> Aim of the exercise:
Each line of the material holding the word "Chirurgia" must be identified and copied.

> Material shown:
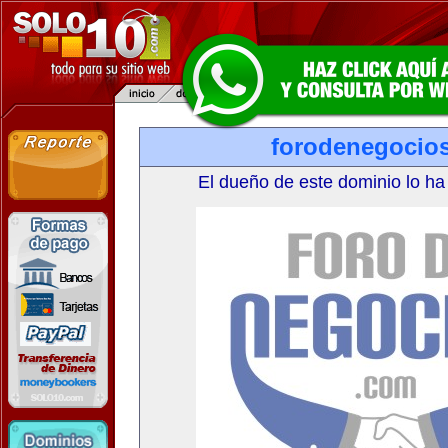
forodenegocio
El dueño de este dominio lo ha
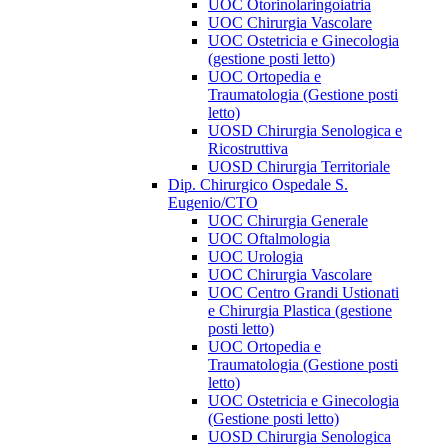
UOC Otorinolaringoiatria
UOC Chirurgia Vascolare
UOC Ostetricia e Ginecologia
(gestione posti letto)
UOC Ortopedia e
Traumatologia (Gestione posti
letto)
UOSD Chirurgia Senologica e
Ricostruttiva
UOSD Chirurgia Territoriale
Dip. Chirurgico Ospedale S.
Eugenio/CTO
UOC Chirurgia Generale
UOC Oftalmologia
UOC Urologia
UOC Chirurgia Vascolare
UOC Centro Grandi Ustionati
e Chirurgia Plastica (gestione
posti letto)
UOC Ortopedia e
Traumatologia (Gestione posti
letto)
UOC Ostetricia e Ginecologia
(Gestione posti letto)
UOSD Chirurgia Senologica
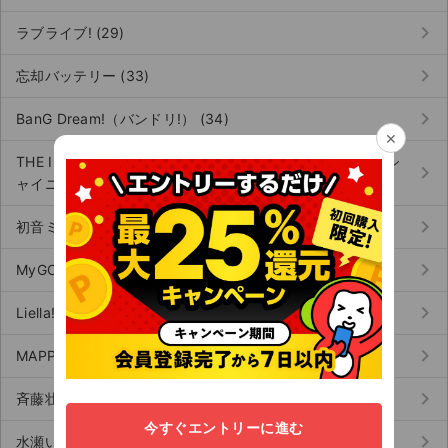
keyboard_arrow_right
ラブライブ! (29)
keyboard_arrow_right
忘却バッテリー (33)
keyboard_arrow_right
BanG Dream!（バンドリ!） (34)
×
THE IDOLM@STER SHINY COLORS（アイドルマスターシ
keyboard_arrow_right
ャイニーカラーズ） (12)
keyboard_arrow_right
初音ミク (59)
keyboard_arrow_right
MyGO!!!!!（マイゴ） (20)
keyboard_arrow_right
Liella!（リエラ） (49)
keyboard_arrow_right
MAPPA（マッパ） (6)
keyboard_arrow_right
斉藤壮馬 (28)
今すぐエントリーに進む
keyboard_arrow_right
水瀬いのり (15)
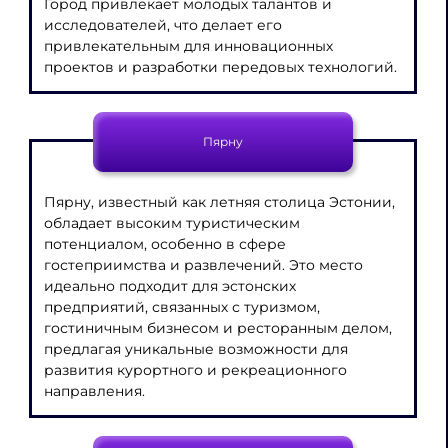
Город привлекает молодых талантов и
исследователей, что делает его
привлекательным для инновационных
проектов и разработки передовых технологий.
Пярну
Пярну, известный как летняя столица Эстонии,
обладает высоким туристическим
потенциалом, особенно в сфере
гостеприимства и развлечений. Это место
идеально подходит для эстонских
предприятий, связанных с туризмом,
гостиничным бизнесом и ресторанным делом,
предлагая уникальные возможности для
развития курортного и рекреационного
направления.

> Solution for this task:
UOC Chirurgia Vascolare
UOSD Chirurgia Senologica e
UOSD Chirurgia Territoriale
UOC Chirurgia Generale
UOC Chirurgia Vascolare
e Chirurgia Plastica (gestione
UOSD Chirurgia Senologica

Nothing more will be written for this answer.